**YOUR GOAL**:
Whenever a line of the records below contains the word "repositories", copy that line.

**SOURCE DATA**:
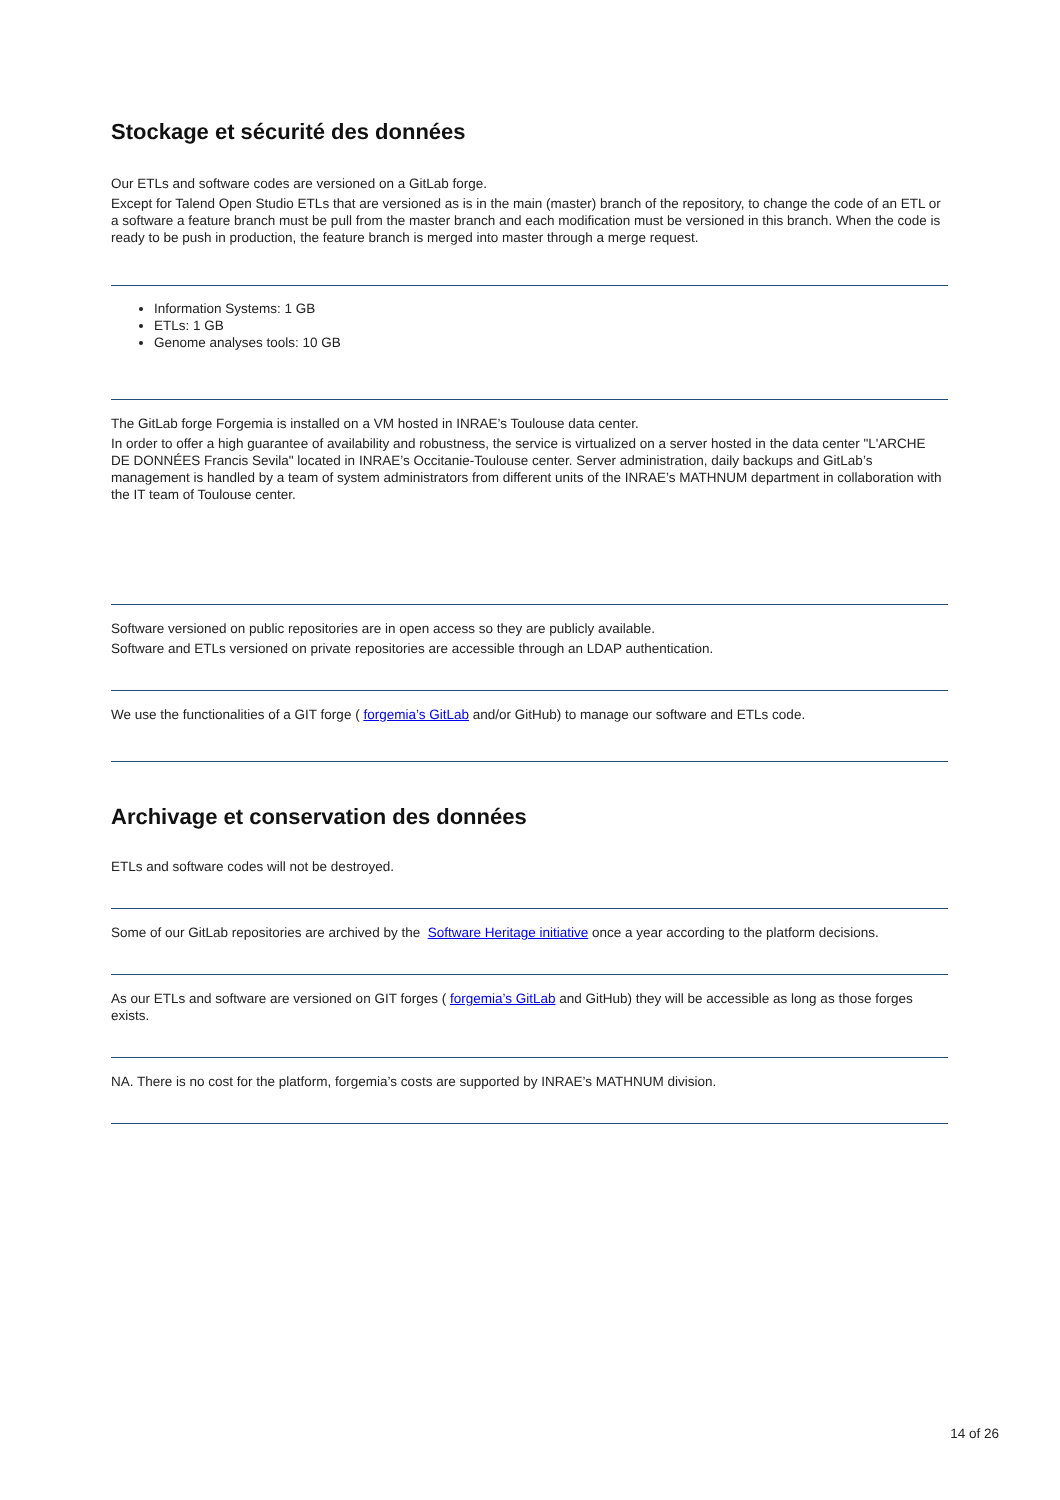Stockage et sécurité des données
Our ETLs and software codes are versioned on a GitLab forge.
Except for Talend Open Studio ETLs that are versioned as is in the main (master) branch of the repository, to change the code of an ETL or a software a feature branch must be pull from the master branch and each modification must be versioned in this branch. When the code is ready to be push in production, the feature branch is merged into master through a merge request.
Information Systems: 1 GB
ETLs: 1 GB
Genome analyses tools: 10 GB
The GitLab forge Forgemia is installed on a VM hosted in INRAE’s Toulouse data center.
In order to offer a high guarantee of availability and robustness, the service is virtualized on a server hosted in the data center "L'ARCHE DE DONNÉES Francis Sevila" located in INRAE’s Occitanie-Toulouse center. Server administration, daily backups and GitLab’s management is handled by a team of system administrators from different units of the INRAE’s MATHNUM department in collaboration with the IT team of Toulouse center.
Software versioned on public repositories are in open access so they are publicly available.
Software and ETLs versioned on private repositories are accessible through an LDAP authentication.
We use the functionalities of a GIT forge ( forgemia’s GitLab and/or GitHub) to manage our software and ETLs code.
Archivage et conservation des données
ETLs and software codes will not be destroyed.
Some of our GitLab repositories are archived by the Software Heritage initiative once a year according to the platform decisions.
As our ETLs and software are versioned on GIT forges ( forgemia’s GitLab and GitHub) they will be accessible as long as those forges exists.
NA. There is no cost for the platform, forgemia’s costs are supported by INRAE’s MATHNUM division.
14 of 26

**TASK RESULT**:
Software versioned on public repositories are in open access so they are publicly available.
Software and ETLs versioned on private repositories are accessible through an LDAP authentication.
Some of our GitLab repositories are archived by the Software Heritage initiative once a year according to the platform decisions.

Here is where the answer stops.